### [Exercise objective]
Could you repeat, word for word, every line from the one containing "List each element's" through the final line of the records below, and nothing else?

-*-*-

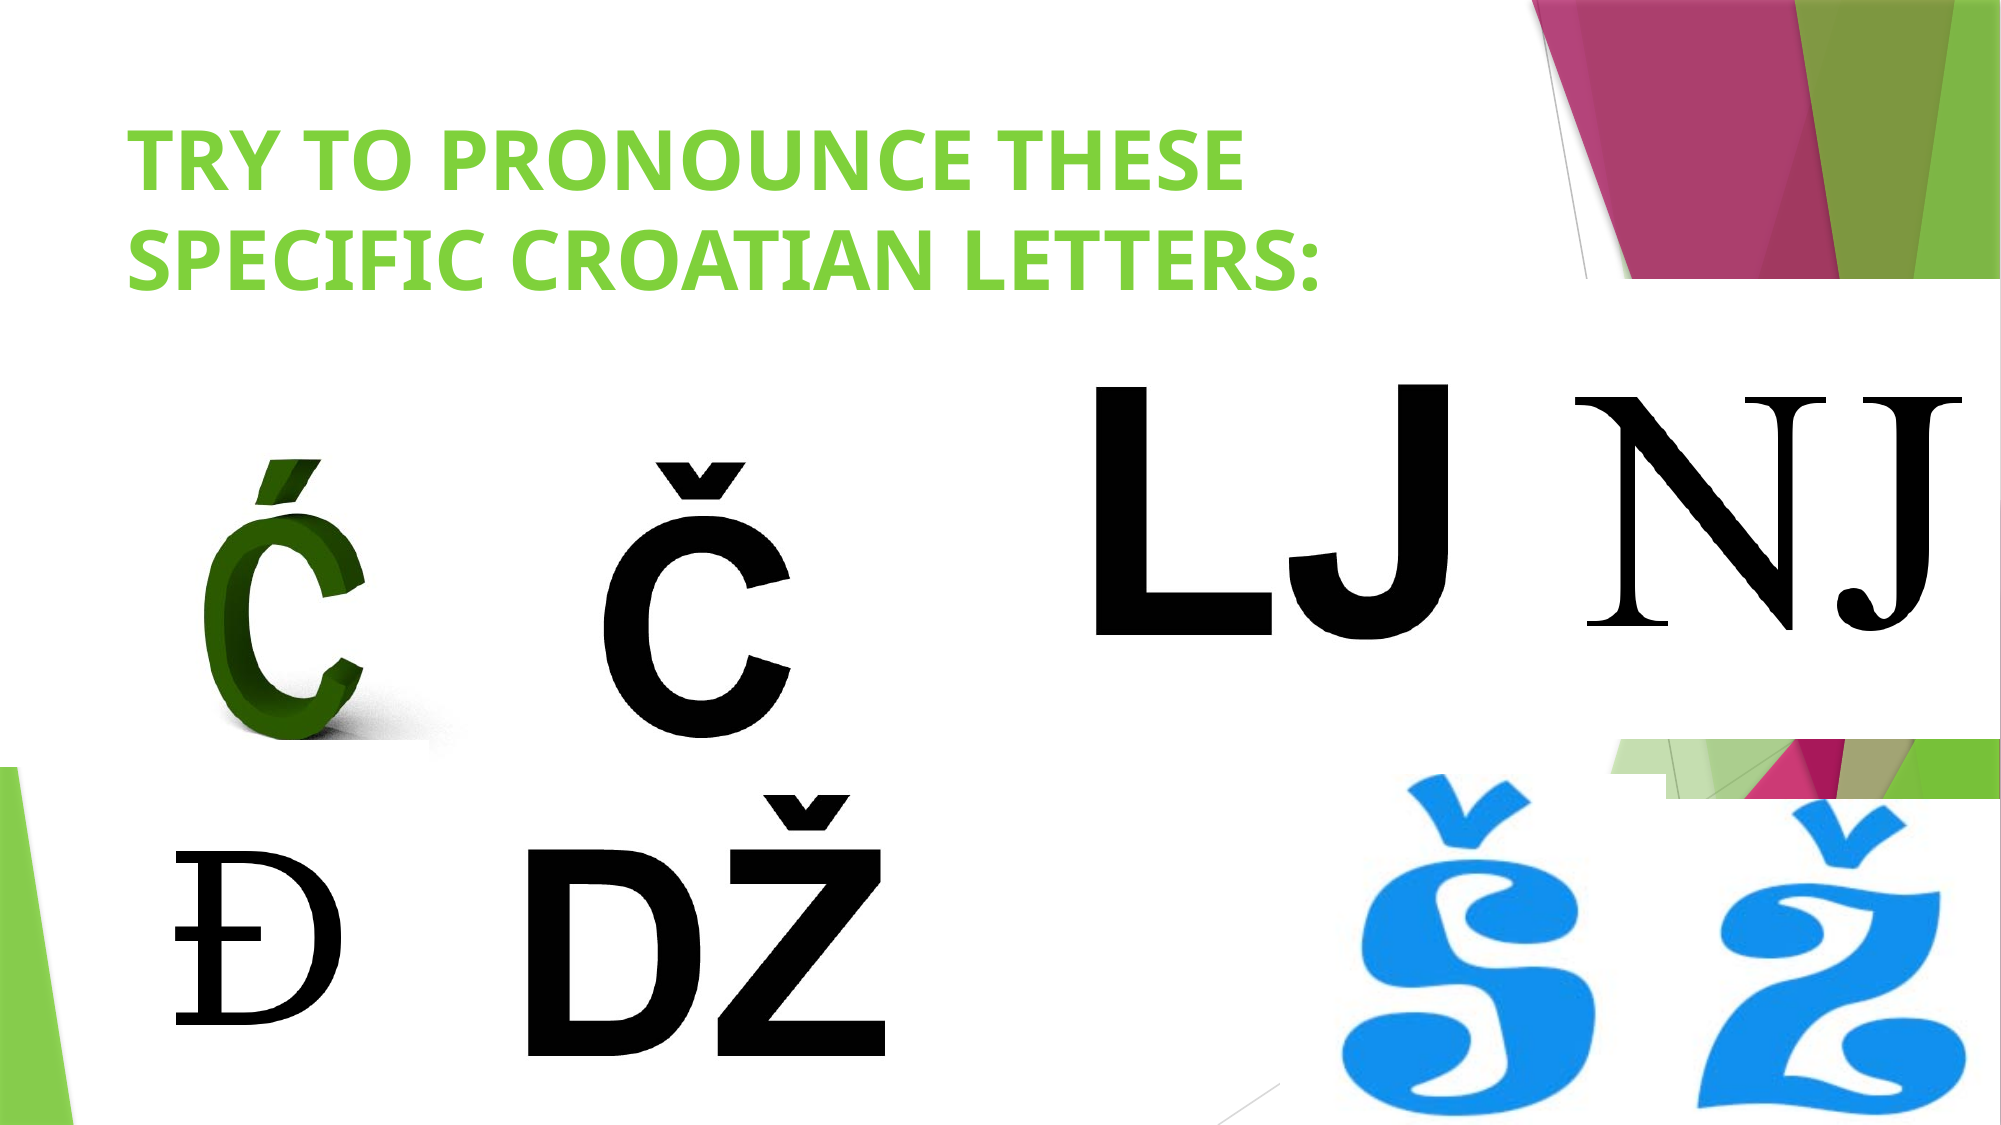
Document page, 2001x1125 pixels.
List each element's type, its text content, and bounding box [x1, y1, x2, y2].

picture [472, 445, 923, 748]
picture [87, 739, 429, 1082]
picture [1540, 278, 2000, 739]
picture [483, 778, 915, 1070]
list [0, 436, 518, 767]
picture [1279, 773, 2000, 1125]
picture [1010, 327, 1535, 681]
title TRY TO PRONOUNCE THESE SPECIFIC CROATIAN LETTERS: [111, 99, 1522, 317]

-*-*-

### [Exercise response]
List each element's type, its text content, and bounding box [x1, y1, x2, y2].

picture [472, 445, 923, 748]
picture [87, 739, 429, 1082]
picture [1540, 278, 2000, 739]
picture [483, 778, 915, 1070]
list [0, 436, 518, 767]
picture [1279, 773, 2000, 1125]
picture [1010, 327, 1535, 681]
title TRY TO PRONOUNCE THESE SPECIFIC CROATIAN LETTERS: [111, 99, 1522, 317]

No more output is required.